EXERCISE REQUIREMENTS: Copy every one of the following rows character for character, keeping each line and its order unchanged.

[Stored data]
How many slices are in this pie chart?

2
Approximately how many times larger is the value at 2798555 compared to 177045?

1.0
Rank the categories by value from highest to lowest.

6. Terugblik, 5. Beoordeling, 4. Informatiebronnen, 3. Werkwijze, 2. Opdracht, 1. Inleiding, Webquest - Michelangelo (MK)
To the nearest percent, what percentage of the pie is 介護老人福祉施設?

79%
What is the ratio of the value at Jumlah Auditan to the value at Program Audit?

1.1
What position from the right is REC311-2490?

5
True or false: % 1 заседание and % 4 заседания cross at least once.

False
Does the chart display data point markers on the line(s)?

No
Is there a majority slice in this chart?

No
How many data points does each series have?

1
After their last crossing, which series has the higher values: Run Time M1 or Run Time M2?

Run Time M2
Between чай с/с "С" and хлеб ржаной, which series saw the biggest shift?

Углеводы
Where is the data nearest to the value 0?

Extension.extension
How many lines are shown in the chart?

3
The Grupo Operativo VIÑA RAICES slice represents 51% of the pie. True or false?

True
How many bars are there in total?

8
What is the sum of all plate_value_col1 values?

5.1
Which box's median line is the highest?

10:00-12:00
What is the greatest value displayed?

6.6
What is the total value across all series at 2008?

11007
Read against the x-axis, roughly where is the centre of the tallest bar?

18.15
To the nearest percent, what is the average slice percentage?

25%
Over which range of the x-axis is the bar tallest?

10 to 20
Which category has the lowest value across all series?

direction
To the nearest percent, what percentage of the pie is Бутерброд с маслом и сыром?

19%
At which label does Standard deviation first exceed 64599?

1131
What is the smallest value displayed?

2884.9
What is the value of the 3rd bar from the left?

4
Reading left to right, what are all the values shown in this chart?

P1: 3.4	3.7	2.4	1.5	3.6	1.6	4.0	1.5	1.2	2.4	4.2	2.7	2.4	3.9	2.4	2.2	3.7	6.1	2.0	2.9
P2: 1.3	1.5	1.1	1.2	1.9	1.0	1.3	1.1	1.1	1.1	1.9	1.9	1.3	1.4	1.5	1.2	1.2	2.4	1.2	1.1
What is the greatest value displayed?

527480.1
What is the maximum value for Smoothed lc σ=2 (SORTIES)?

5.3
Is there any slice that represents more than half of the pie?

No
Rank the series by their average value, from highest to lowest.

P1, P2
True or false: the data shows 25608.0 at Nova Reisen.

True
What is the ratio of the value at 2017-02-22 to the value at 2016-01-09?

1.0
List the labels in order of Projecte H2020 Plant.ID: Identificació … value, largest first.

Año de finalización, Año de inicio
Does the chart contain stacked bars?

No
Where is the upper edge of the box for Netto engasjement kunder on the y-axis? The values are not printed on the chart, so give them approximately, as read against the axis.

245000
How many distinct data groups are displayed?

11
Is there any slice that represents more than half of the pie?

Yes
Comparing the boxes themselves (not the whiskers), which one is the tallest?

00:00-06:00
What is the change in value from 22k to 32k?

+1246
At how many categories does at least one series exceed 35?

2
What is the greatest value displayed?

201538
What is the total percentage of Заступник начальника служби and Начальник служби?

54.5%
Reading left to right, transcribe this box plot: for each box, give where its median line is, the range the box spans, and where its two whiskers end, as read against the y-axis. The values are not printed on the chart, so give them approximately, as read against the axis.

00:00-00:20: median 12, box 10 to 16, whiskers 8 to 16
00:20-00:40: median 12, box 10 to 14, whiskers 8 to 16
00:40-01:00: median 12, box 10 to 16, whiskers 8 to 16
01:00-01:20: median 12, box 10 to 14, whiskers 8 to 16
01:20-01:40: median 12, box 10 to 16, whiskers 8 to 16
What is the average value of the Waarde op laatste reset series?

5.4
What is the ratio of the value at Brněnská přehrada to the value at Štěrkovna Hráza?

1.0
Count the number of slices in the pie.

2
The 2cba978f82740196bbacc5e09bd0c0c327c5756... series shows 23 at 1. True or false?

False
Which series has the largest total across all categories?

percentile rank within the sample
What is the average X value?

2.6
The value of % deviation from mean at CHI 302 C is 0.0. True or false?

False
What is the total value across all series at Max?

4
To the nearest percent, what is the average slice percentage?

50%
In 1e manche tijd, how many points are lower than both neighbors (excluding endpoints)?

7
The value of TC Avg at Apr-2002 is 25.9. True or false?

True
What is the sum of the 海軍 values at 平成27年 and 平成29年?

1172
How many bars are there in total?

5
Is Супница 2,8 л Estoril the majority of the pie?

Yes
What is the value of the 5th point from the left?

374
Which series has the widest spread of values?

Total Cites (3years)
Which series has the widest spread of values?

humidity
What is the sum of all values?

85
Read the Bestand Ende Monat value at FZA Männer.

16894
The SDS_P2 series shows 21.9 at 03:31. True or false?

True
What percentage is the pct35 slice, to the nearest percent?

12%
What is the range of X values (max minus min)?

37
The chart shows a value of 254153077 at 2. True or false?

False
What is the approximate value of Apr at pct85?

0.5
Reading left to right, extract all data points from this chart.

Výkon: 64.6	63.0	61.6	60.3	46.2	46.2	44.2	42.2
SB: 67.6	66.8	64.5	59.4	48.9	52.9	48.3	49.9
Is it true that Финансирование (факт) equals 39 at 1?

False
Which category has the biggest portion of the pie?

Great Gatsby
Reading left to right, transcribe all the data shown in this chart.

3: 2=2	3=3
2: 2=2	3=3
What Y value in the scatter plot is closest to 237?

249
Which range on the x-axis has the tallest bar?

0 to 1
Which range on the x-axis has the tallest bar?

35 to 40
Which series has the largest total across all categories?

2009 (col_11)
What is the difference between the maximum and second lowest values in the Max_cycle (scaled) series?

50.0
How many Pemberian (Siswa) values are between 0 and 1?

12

ANSWER TO THE PROBLEM:
How many slices are in this pie chart?

2
Approximately how many times larger is the value at 2798555 compared to 177045?

1.0
Rank the categories by value from highest to lowest.

6. Terugblik, 5. Beoordeling, 4. Informatiebronnen, 3. Werkwijze, 2. Opdracht, 1. Inleiding, Webquest - Michelangelo (MK)
To the nearest percent, what percentage of the pie is 介護老人福祉施設?

79%
What is the ratio of the value at Jumlah Auditan to the value at Program Audit?

1.1
What position from the right is REC311-2490?

5
True or false: % 1 заседание and % 4 заседания cross at least once.

False
Does the chart display data point markers on the line(s)?

No
Is there a majority slice in this chart?

No
How many data points does each series have?

1
After their last crossing, which series has the higher values: Run Time M1 or Run Time M2?

Run Time M2
Between чай с/с "С" and хлеб ржаной, which series saw the biggest shift?

Углеводы
Where is the data nearest to the value 0?

Extension.extension
How many lines are shown in the chart?

3
The Grupo Operativo VIÑA RAICES slice represents 51% of the pie. True or false?

True
How many bars are there in total?

8
What is the sum of all plate_value_col1 values?

5.1
Which box's median line is the highest?

10:00-12:00
What is the greatest value displayed?

6.6
What is the total value across all series at 2008?

11007
Read against the x-axis, roughly where is the centre of the tallest bar?

18.15
To the nearest percent, what is the average slice percentage?

25%
Over which range of the x-axis is the bar tallest?

10 to 20
Which category has the lowest value across all series?

direction
To the nearest percent, what percentage of the pie is Бутерброд с маслом и сыром?

19%
At which label does Standard deviation first exceed 64599?

1131
What is the smallest value displayed?

2884.9
What is the value of the 3rd bar from the left?

4
Reading left to right, what are all the values shown in this chart?

P1: 3.4	3.7	2.4	1.5	3.6	1.6	4.0	1.5	1.2	2.4	4.2	2.7	2.4	3.9	2.4	2.2	3.7	6.1	2.0	2.9
P2: 1.3	1.5	1.1	1.2	1.9	1.0	1.3	1.1	1.1	1.1	1.9	1.9	1.3	1.4	1.5	1.2	1.2	2.4	1.2	1.1
What is the greatest value displayed?

527480.1
What is the maximum value for Smoothed lc σ=2 (SORTIES)?

5.3
Is there any slice that represents more than half of the pie?

No
Rank the series by their average value, from highest to lowest.

P1, P2
True or false: the data shows 25608.0 at Nova Reisen.

True
What is the ratio of the value at 2017-02-22 to the value at 2016-01-09?

1.0
List the labels in order of Projecte H2020 Plant.ID: Identificació … value, largest first.

Año de finalización, Año de inicio
Does the chart contain stacked bars?

No
Where is the upper edge of the box for Netto engasjement kunder on the y-axis? The values are not printed on the chart, so give them approximately, as read against the axis.

245000
How many distinct data groups are displayed?

11
Is there any slice that represents more than half of the pie?

Yes
Comparing the boxes themselves (not the whiskers), which one is the tallest?

00:00-06:00
What is the change in value from 22k to 32k?

+1246
At how many categories does at least one series exceed 35?

2
What is the greatest value displayed?

201538
What is the total percentage of Заступник начальника служби and Начальник служби?

54.5%
Reading left to right, transcribe this box plot: for each box, give where its median line is, the range the box spans, and where its two whiskers end, as read against the y-axis. The values are not printed on the chart, so give them approximately, as read against the axis.

00:00-00:20: median 12, box 10 to 16, whiskers 8 to 16
00:20-00:40: median 12, box 10 to 14, whiskers 8 to 16
00:40-01:00: median 12, box 10 to 16, whiskers 8 to 16
01:00-01:20: median 12, box 10 to 14, whiskers 8 to 16
01:20-01:40: median 12, box 10 to 16, whiskers 8 to 16
What is the average value of the Waarde op laatste reset series?

5.4
What is the ratio of the value at Brněnská přehrada to the value at Štěrkovna Hráza?

1.0
Count the number of slices in the pie.

2
The 2cba978f82740196bbacc5e09bd0c0c327c5756... series shows 23 at 1. True or false?

False
Which series has the largest total across all categories?

percentile rank within the sample
What is the average X value?

2.6
The value of % deviation from mean at CHI 302 C is 0.0. True or false?

False
What is the total value across all series at Max?

4
To the nearest percent, what is the average slice percentage?

50%
In 1e manche tijd, how many points are lower than both neighbors (excluding endpoints)?

7
The value of TC Avg at Apr-2002 is 25.9. True or false?

True
What is the sum of the 海軍 values at 平成27年 and 平成29年?

1172
How many bars are there in total?

5
Is Супница 2,8 л Estoril the majority of the pie?

Yes
What is the value of the 5th point from the left?

374
Which series has the widest spread of values?

Total Cites (3years)
Which series has the widest spread of values?

humidity
What is the sum of all values?

85
Read the Bestand Ende Monat value at FZA Männer.

16894
The SDS_P2 series shows 21.9 at 03:31. True or false?

True
What percentage is the pct35 slice, to the nearest percent?

12%
What is the range of X values (max minus min)?

37
The chart shows a value of 254153077 at 2. True or false?

False
What is the approximate value of Apr at pct85?

0.5
Reading left to right, extract all data points from this chart.

Výkon: 64.6	63.0	61.6	60.3	46.2	46.2	44.2	42.2
SB: 67.6	66.8	64.5	59.4	48.9	52.9	48.3	49.9
Is it true that Финансирование (факт) equals 39 at 1?

False
Which category has the biggest portion of the pie?

Great Gatsby
Reading left to right, transcribe all the data shown in this chart.

3: 2=2	3=3
2: 2=2	3=3
What Y value in the scatter plot is closest to 237?

249
Which range on the x-axis has the tallest bar?

0 to 1
Which range on the x-axis has the tallest bar?

35 to 40
Which series has the largest total across all categories?

2009 (col_11)
What is the difference between the maximum and second lowest values in the Max_cycle (scaled) series?

50.0
How many Pemberian (Siswa) values are between 0 and 1?

12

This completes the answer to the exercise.